Ces deux circonstances etaient trop applicables a Consuelo pour que notre
voyageur ne demandat pas le nom de l'aventuriere; et en apprenant qu'elle
s'appelait Porporina, il ne douta plus de la verite. Il rebroussa chemin
a l'instant meme; et, apres avoir rapidement improvise le pretexte et le
titre sous lesquels il pouvait s'introduire dans ce chateau si bien garde,
il avait encore arrache quelques medisances a son guide. Le bavardage de
cet homme lui avait fait regarder comme certain que Consuelo etait la
maitresse du jeune comte, en attendant qu'elle fut sa femme; car elle
avait ensorcele, disait-on, toute la famille, et, au lieu de la chasser
comme elle le meritait, on avait pour elle dans la maison des egards et
des soins qu'on n'avait jamais eus pour la baronne Amelie.

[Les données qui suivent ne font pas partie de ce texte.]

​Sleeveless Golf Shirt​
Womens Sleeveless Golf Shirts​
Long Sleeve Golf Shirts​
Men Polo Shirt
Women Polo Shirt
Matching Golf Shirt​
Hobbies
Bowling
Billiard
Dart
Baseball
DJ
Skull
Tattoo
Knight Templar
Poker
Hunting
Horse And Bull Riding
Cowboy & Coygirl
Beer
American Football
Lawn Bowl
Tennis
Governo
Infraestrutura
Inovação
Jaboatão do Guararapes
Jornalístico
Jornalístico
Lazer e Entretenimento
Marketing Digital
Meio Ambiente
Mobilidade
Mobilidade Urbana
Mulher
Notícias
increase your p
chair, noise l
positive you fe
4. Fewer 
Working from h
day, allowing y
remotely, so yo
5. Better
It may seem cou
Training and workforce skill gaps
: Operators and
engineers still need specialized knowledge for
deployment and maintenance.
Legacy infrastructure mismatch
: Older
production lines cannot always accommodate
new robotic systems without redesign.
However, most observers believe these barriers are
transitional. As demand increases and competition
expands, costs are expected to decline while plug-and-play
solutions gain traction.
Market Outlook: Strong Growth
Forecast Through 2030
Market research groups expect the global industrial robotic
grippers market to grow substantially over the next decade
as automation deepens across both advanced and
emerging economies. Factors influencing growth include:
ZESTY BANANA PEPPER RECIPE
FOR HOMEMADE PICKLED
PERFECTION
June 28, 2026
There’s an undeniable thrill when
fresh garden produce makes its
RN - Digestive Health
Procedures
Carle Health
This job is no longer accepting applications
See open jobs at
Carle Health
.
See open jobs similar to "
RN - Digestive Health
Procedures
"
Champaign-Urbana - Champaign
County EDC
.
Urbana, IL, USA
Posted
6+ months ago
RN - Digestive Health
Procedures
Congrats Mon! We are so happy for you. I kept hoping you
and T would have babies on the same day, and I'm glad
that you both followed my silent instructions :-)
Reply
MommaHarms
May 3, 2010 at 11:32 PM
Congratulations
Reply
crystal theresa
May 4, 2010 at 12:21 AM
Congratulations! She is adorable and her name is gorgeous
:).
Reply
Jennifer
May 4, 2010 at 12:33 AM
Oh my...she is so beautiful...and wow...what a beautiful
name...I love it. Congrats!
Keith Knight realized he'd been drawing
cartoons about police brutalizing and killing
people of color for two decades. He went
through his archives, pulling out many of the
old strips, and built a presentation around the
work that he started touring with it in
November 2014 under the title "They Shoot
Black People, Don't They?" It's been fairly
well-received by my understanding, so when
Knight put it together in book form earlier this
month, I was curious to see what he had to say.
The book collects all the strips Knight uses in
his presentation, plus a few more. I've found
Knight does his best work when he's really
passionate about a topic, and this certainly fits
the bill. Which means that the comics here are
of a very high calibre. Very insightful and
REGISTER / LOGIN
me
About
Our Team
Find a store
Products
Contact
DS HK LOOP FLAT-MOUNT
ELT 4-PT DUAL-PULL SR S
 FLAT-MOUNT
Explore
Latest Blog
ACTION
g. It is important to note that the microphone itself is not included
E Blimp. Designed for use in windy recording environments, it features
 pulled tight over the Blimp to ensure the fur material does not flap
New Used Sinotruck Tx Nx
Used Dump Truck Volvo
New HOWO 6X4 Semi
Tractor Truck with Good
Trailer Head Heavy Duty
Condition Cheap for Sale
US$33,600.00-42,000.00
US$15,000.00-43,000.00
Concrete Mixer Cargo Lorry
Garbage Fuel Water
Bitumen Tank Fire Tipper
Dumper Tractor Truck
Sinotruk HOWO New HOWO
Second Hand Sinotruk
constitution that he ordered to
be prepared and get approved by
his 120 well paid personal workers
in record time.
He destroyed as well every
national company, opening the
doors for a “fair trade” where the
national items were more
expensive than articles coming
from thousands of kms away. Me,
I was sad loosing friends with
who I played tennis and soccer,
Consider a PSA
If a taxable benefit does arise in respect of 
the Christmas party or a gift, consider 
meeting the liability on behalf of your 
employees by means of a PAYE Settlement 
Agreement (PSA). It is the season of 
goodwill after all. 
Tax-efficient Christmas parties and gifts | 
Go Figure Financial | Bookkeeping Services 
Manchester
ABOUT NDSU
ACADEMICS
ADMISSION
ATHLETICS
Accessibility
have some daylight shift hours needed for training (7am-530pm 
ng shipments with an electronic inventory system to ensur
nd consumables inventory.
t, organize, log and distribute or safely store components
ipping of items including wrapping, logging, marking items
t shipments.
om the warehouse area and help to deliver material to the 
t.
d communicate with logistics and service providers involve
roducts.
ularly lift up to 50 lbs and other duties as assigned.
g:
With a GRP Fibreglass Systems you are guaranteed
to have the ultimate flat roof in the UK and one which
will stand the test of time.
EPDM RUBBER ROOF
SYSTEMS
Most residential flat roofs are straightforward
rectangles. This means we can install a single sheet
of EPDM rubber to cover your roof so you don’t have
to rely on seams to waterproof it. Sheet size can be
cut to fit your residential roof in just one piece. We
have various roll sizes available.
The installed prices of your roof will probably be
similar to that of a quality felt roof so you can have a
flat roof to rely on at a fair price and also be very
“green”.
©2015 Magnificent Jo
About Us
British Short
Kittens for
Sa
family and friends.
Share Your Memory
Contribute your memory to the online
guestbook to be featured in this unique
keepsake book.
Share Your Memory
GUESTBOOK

Ces details stimulerent Anzoleto tout autant et peut-etre plus encore que
son veritable attachement pour Consuelo. Il avait bien soupire apres le
retour de cette vie si douce qu'elle lui avait faite; il avait bien senti
qu'en perdant ses conseils et sa direction, il avait perdu ou compromis
pour longtemps son avenir musical; enfin il etait bien entraine vers elle
par un amour a la fois egoiste, profond, et invincible. Mais a tout cela
vint se joindre la vaniteuse tentation de disputer Consuelo a un amant
riche et noble, de l'arracher a un mariage brillant, et de faire dire,
dans le pays et dans le monde, que cette fille si bien pourvue avait mieux
aime courir les aventures avec lui que de devenir comtesse et chatelaine.